Chants reciting the names of police violence victims George Floyd and Breonna Taylor were accompanied by one marcher’s drums.
The peaceful march was organized on social media channels, as well as via email listservs, and the majority of marchers were white. Almost every protester wore a mask.
– Andrew Lapin
A Woodward Caravan
Folks along Woodward Avenue saw a different kind of cruise on Sunday, June 7. No muscle cars or roadsters revving their engines — just a lot of Subarus, Toyotas and Nissans driven by mostly white suburbanites, sporting signs like “Black Lives Matter” and “We Will Not be Silent.”
The vehicles were part of the 250-car “Suburban Silence is Racist Violence Caravan” that drove down Woodward from 8 Mile to Lone Pine on Sunday afternoon.
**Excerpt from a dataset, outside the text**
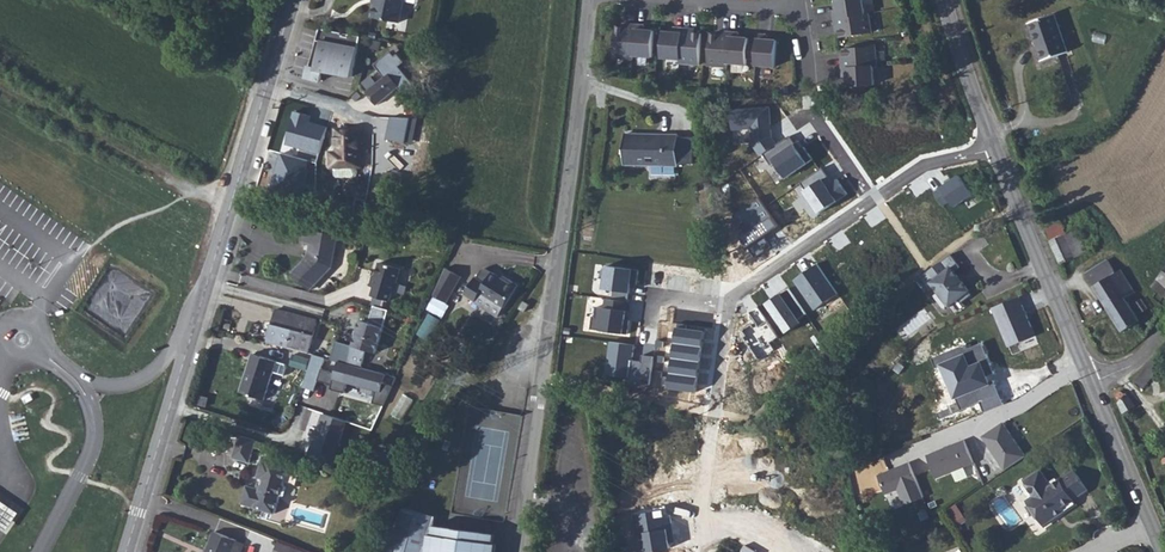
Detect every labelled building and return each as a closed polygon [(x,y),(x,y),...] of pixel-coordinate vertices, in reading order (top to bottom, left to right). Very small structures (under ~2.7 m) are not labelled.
[(374,17),(400,23),(404,1),(403,1),(403,0),(377,0),(374,17)] [(838,10),(833,10),(835,19),(866,14),(863,0),(837,0),(838,10)] [(866,14),(835,19),(836,28),(840,27),(841,38),(873,33),(869,13),(866,14)] [(1054,14),(1029,23),(1042,61),(1068,52),(1054,14)] [(634,55),(636,25),(627,24),(627,28),(616,27),(614,58),(633,59),(634,55)] [(645,25),(636,25),(634,55),(653,57),(655,31),(645,30),(645,25)] [(681,59),(683,28),(674,28),(674,33),(664,32),(662,58),(681,59)] [(691,29),(683,28),(681,59),(680,64),(699,65),(701,34),(691,33),(691,29)] [(358,36),(315,29),(309,70),(350,76),(358,36)] [(720,35),(710,34),(708,66),(728,67),(728,63),(730,32),(721,31),(720,35)] [(739,33),(730,32),(728,63),(747,65),(747,59),(748,45),(749,38),(739,38),(739,33)] [(768,35),(758,34),(757,46),(756,59),(756,66),(775,67),(778,41),(767,40),(768,35)] [(757,46),(748,45),(747,59),(756,59),(757,46)] [(877,46),(845,48),(846,59),(842,59),(843,68),(874,66),(878,66),(877,46)] [(875,85),(874,66),(843,68),(843,77),(848,77),(849,87),(875,85)] [(389,74),(399,87),(403,84),(392,71),(389,74)] [(377,105),(399,87),(389,74),(367,92),(377,105)] [(772,138),(770,108),(731,110),(733,130),(752,128),(753,144),(761,155),(763,154),(777,145),(772,138)] [(312,116),(291,110),(282,145),(317,155),(325,127),(310,123),(312,116)] [(411,118),(391,117),(387,140),(405,143),(411,118)] [(411,118),(405,143),(411,145),(417,118),(411,118)] [(361,129),(337,130),(337,153),(331,153),(331,167),(335,166),(336,175),(338,177),(355,177),(357,174),(357,166),(361,166),(361,129)] [(625,135),(624,164),(679,165),(679,164),(692,164),(693,137),(679,137),(679,136),(650,135),(650,137),(637,136),(637,135),(625,135)] [(796,144),(790,136),(777,145),(763,154),(771,166),(776,163),(786,178),(813,159),(804,147),(803,148),(798,142),(796,144)] [(312,160),(268,148),(264,165),(273,168),(268,189),(302,198),(312,160)] [(805,192),(819,213),(848,194),(838,179),(833,182),(823,167),(800,183),(806,191),(805,192)] [(972,195),(959,175),(934,193),(943,206),(951,201),(955,207),(972,195)] [(1045,229),(1061,265),(1087,253),(1076,230),(1066,234),(1061,222),(1045,229)] [(333,267),(338,237),(303,230),(301,242),(311,243),(310,251),(305,259),(293,272),(311,290),(333,267)] [(446,247),(448,240),(442,238),(440,245),(446,247)] [(961,303),(972,295),(962,281),(960,283),(957,278),(959,277),(955,271),(961,267),(952,254),(919,279),(928,291),(934,286),(949,307),(958,300),(961,303)] [(1108,260),(1086,274),(1123,332),(1140,321),(1128,301),(1140,293),(1138,290),(1136,292),(1121,269),(1116,273),(1108,260)] [(399,283),(397,283),(401,269),(380,263),(376,277),(374,276),(371,286),(375,287),(373,296),(388,301),(390,301),(392,292),(396,293),(399,283)] [(815,310),(838,294),(817,263),(817,264),(818,265),(795,281),(795,280),(794,280),(815,310)] [(817,264),(795,280),(795,281),(818,265),(817,264)] [(614,290),(613,299),(629,301),(631,302),(633,284),(637,284),(639,270),(607,266),(604,289),(614,290)] [(462,277),(446,268),(434,295),(447,302),(462,277)] [(498,317),(518,285),(509,279),(507,281),(500,277),(487,268),(483,269),(477,278),(476,277),(465,295),(475,301),(475,302),(498,317)] [(1164,297),(1164,269),(1152,287),(1164,297)] [(799,319),(806,314),(789,289),(774,299),(779,306),(772,311),(785,329),(799,319)] [(388,301),(373,296),(370,304),(374,306),(386,309),(388,301)] [(1019,297),(992,308),(1009,347),(1036,336),(1019,297)] [(613,299),(606,298),(605,308),(597,307),(595,316),(593,316),(591,329),(628,334),(630,320),(627,320),(629,301),(613,299)] [(779,306),(774,299),(767,304),(772,311),(779,306)] [(525,312),(529,305),(524,301),(520,309),(525,312)] [(377,353),(389,310),(386,309),(374,306),(369,323),(361,321),(353,346),(348,363),(362,367),(367,350),(377,353)] [(748,313),(755,323),(758,328),(767,322),(757,307),(748,313)] [(290,313),(276,310),(267,342),(289,348),(309,353),(318,321),(290,313)] [(412,326),(414,318),(405,316),(403,324),(412,326)] [(799,319),(785,329),(787,333),(801,323),(799,319)] [(777,337),(767,322),(758,328),(755,323),(739,333),(758,361),(774,350),(769,342),(777,337)] [(678,323),(675,343),(703,347),(705,331),(687,329),(687,325),(678,323)] [(822,337),(819,333),(812,338),(815,342),(822,337)] [(820,350),(827,344),(822,337),(815,342),(820,350)] [(348,363),(353,346),(336,341),(332,358),(348,363)] [(606,375),(630,378),(635,344),(611,341),(606,375)] [(703,347),(675,343),(673,358),(701,361),(703,347)] [(946,364),(965,409),(980,403),(985,413),(1004,405),(994,380),(989,382),(987,376),(984,368),(991,365),(982,343),(967,349),(965,345),(932,358),(936,368),(946,364)] [(847,366),(856,359),(849,351),(840,357),(847,366)] [(286,364),(254,354),(241,392),(265,400),(274,372),(285,376),(287,368),(286,364)] [(326,358),(314,354),(303,387),(315,391),(319,381),(322,369),(326,358)] [(1164,361),(1164,360),(1157,354),(1150,362),(1159,369),(1164,361)] [(306,370),(309,360),(294,355),(291,365),(306,370)] [(701,361),(673,358),(671,373),(699,377),(701,361)] [(392,380),(334,362),(326,390),(343,396),(347,383),(376,391),(372,403),(384,407),(392,380)] [(1150,362),(1135,381),(1143,388),(1144,387),(1159,369),(1150,362)] [(995,373),(991,365),(984,368),(987,376),(995,373)] [(331,372),(322,369),(319,381),(327,384),(331,372)] [(671,373),(669,388),(697,392),(699,377),(671,373)] [(1119,402),(1123,413),(1136,406),(1127,394),(1125,395),(1125,394),(1123,392),(1122,392),(1120,392),(1119,392),(1117,394),(1117,396),(1117,398),(1118,399),(1121,400),(1119,402)] [(952,414),(950,408),(941,412),(943,418),(952,414)] [(347,421),(324,413),(317,433),(318,433),(317,436),(316,438),(313,446),(311,446),(308,456),(335,465),(341,445),(340,442),(347,421)] [(865,437),(873,435),(870,423),(861,425),(865,437)] [(983,437),(1005,470),(1026,456),(1003,423),(983,437)] [(256,440),(240,435),(233,458),(250,463),(256,440)] [(937,479),(974,463),(965,440),(927,455),(937,479)] [(289,467),(263,460),(258,477),(262,479),(261,483),(259,489),(257,489),(247,486),(242,504),(275,513),(280,497),(284,495),(287,487),(284,483),(289,467)] [(317,466),(303,462),(301,467),(316,471),(317,466)] [(353,471),(355,464),(349,462),(346,468),(353,471)] [(891,470),(878,475),(886,494),(898,489),(905,505),(924,497),(909,463),(901,466),(901,468),(894,471),(891,470)] [(316,471),(301,467),(299,476),(313,480),(316,471)] [(1035,514),(1044,526),(1058,516),(1057,515),(1065,509),(1064,507),(1074,500),(1088,490),(1074,469),(1052,485),(1041,469),(1024,480),(1026,484),(1034,496),(1031,499),(1039,511),(1035,514)] [(349,481),(352,473),(343,470),(341,478),(349,481)] [(1022,487),(1031,499),(1034,496),(1026,484),(1022,487)] [(1027,502),(1035,514),(1039,511),(1031,499),(1027,502)] [(0,500),(0,525),(7,530),(18,513),(4,502),(0,500)] [(1057,515),(1058,516),(1066,511),(1067,512),(1078,505),(1074,500),(1064,507),(1065,509),(1057,515)] [(497,544),(494,544),(495,534),(435,525),(437,517),(404,508),(387,551),(496,551),(497,544)] [(671,547),(667,528),(671,528),(667,508),(636,514),(642,551),(671,547)] [(960,512),(953,517),(959,526),(966,521),(960,512)] [(215,531),(208,550),(209,551),(233,551),(237,541),(215,531)] [(237,541),(233,551),(242,551),(245,544),(237,541)] [(279,541),(275,551),(305,551),(279,541)]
Several Jewish groups, including the Social Justice Committee of Birmingham Temple, Repair the World Detroit and Detroit Jews for Justice, were among the many social action groups supporting the event, which had more than 900 Facebook users interested, according to organizer Emma Green of Madison Heights.
One organizer of the family-friendly event, Rich Feldman of Huntington Woods, has been working for racial equality since the 1960s. “I made a commitment for life to transform our culture and society,” he said. “It’s not a moment, but a journey.”
Robb Lippitt of Repair the World Detroit brought his wife, Debbie, and daughters Eryn, 20, and Molly, 22. “It’s important for Jews to speak out, recognizing that we know what oppression is like and we need to do something about it,” he said.
The cars slowly made their way down Woodward with hazard lights on, sticking to the two left lanes and honking in solidarity with spectators along the road who held their own “Black Lives Matter” signs. The procession ended in the parking lot of the Birmingham Unitarian Church on Woodward, where speakers addressed the crowd and led them in chants.
Noah Krasman, 25, of Farmington Hills, was at the protest with his father, Gary.
“This speaks to our human values, along with our Jewish values,” Noah said. “One informs the other.”
Gary added, “We are all God’s creatures, and it’s well beyond time people have started to speak out and inform the rest of the world.”